[time-nuts] Power lines and time

Chuck Harris cfharris at erols.com
Mon Aug 22 11:42:57 EDT 2005


John Day wrote:

>> I have never seen a power meter made by Ferranti in the US.
> 
> 
> Try Siemens or ABB then, Ferranti has been taken over if I recall.

The term is actually Ferraris, after Galileo Ferraris, the inventer of
the AC induction motor.  As far as I can tell, he had nothing to do with
watt-hour meters, as they weren't invented until 3 years after his death.

> 
> You do? Are you sure? 

Pretty sure. we have at least 1 per household,  and a whole pile for
commercial establishments, and they are salted all over the place on
traffic lights, billboards, street signs, ...  Surely no place else in the
world could be as stupid about such things as we are!

> And herein lies a serious problem for electricity suppliers.
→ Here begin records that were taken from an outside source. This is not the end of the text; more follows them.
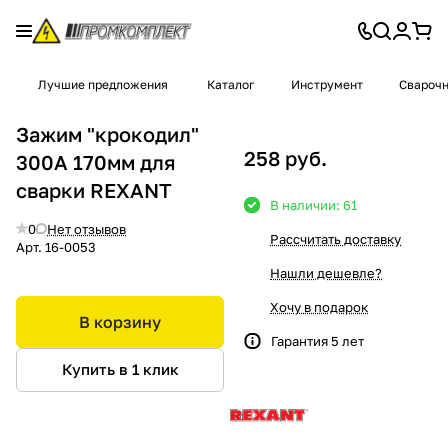
Лучшие предложения
Каталог
Инструмент
Сварочн
Зажим "крокодил"
258 руб.
300А 170мм для
сварки REXANT
В наличии: 61
0
Нет отзывов
Рассчитать доставку
Арт.
16-0053
Нашли дешевле?
Хочу в подарок
В корзину
Гарантия 5 лет
Купить в 1 клик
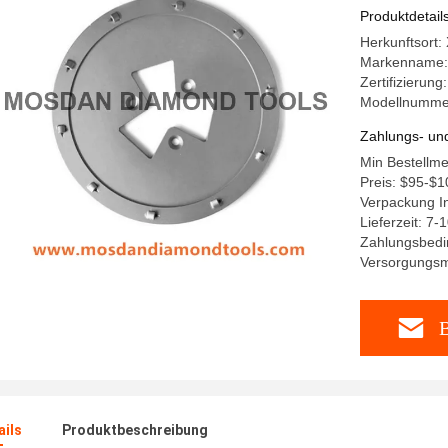
Produktdetail
Herkunftsort:
Markenname:
Zertifizierun
Modellnumme
Zahlungs- un
Min Bestellme
Preis: $95-$1
Verpackung In
Lieferzeit: 7-
Zahlungsbedi
Versorgungsm
B
ails
Produktbeschreibung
With the 
> problems of inadequate generating capacity and ever increasing demand, 
> particularly in North America, regulators are directing distributors on 
> occasions to drop nominal voltages to 100V in controlled brown-outs. 
> Induction meters then, apparently, tend to read even lower, thus 
> depriving the distributors of yet more income.

During a brownout, the power company is providing substandard power,
and should be paid accordingly!  100V brownouts blow induction motors
right and left.  An induction motor will draw whatever current is necessary
to meet its load requirements, regardless (to a point) of its supply
voltage.

> In that case the US will be playing catch up with parts of Canada, 
> Europe, most of Asia and Oceania where solid state meters, often with 
> remote reading are the norm rather than the exception - and synchronised 
> mains frequency has become a fond memory.

There are plenty of remote reading meters in the US, but they all seem to be
of the Ferraris type in their measurement transducers.